ACTIONS TO TAKE.
a – Reproduce word for word the part of the Aurangabad venues project introduction starting at "## Introduction/Business Problem" and ending at "in their budget.".
b – According to the Aurangabad venues project introduction, which two APIs will be used to identify venues?
c – Summarize the Aurangabad venues project introduction in two sentences.

***** QUOTED PASSAGE

# Capstone Project - The Battle of Neighborhoods 
## Exploring venues in Aurangabad,Maharashtra, India

## Table of Contents

* [Introduction/Business Problem](#introduction)
* [Data Collection from APIs](#data_collection)
* [Data Cleaning](#data_cleaning)


## Introduction/Business Problem <a name="introduction"></a>

The aim of the project is to identify venues in Aurangabad,Maharashtra, India based on their rating and average prices. In this notebook, we will identify various venues in the city of **Aurangabad,Maharashtra, India**, using **Foursquare API** and **Zomato API**, to help visitors select the restaurants that suit them the best.

Whenever a user is visiting a city they start looking for places to visit during their stay. They primarily look for places based on the venue ratings across all venues and the average prices such that the locations fits in their budget.

**********
***** DATASET EXCERPTS

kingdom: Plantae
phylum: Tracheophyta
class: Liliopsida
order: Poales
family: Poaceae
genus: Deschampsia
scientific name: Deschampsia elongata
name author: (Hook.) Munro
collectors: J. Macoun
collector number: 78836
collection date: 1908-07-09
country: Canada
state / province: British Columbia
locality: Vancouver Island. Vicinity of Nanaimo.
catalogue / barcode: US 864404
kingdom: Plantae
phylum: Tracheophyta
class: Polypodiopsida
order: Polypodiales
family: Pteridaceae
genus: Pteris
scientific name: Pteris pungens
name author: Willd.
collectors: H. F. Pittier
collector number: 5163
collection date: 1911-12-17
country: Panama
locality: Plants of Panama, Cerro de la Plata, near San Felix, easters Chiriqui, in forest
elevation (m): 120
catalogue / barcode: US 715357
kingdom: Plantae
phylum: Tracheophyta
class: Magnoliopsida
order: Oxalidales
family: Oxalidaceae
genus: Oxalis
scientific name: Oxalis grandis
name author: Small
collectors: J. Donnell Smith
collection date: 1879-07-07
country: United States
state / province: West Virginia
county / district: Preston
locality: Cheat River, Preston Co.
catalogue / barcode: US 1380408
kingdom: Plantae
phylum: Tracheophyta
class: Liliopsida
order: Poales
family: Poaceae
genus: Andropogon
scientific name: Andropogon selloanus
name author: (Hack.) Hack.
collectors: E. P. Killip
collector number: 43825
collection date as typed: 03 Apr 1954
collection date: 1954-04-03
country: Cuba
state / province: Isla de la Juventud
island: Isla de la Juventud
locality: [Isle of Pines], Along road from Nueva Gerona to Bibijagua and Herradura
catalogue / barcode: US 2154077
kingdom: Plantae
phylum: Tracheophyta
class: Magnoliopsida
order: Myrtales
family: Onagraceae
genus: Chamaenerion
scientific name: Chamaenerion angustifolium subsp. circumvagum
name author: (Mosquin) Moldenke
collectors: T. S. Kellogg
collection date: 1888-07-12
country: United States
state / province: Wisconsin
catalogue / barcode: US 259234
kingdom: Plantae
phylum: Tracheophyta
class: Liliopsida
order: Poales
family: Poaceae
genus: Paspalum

**********

ANSWERS TO EACH TASK.
a –
## Introduction/Business Problem <a name="introduction"></a>

The aim of the project is to identify venues in Aurangabad,Maharashtra, India based on their rating and average prices. In this notebook, we will identify various venues in the city of **Aurangabad,Maharashtra, India**, using **Foursquare API** and **Zomato API**, to help visitors select the restaurants that suit them the best.

Whenever a user is visiting a city they start looking for places to visit during their stay. They primarily look for places based on the venue ratings across all venues and the average prices such that the locations fits in their budget.

b – The Foursquare API and the Zomato API.

c – The project aims to identify venues in Aurangabad, Maharashtra, India, by their rating and average prices, using the Foursquare and Zomato APIs to help visitors choose the restaurants that suit them best. People visiting a city look for places based on venue ratings and average prices so that the locations fit their budget.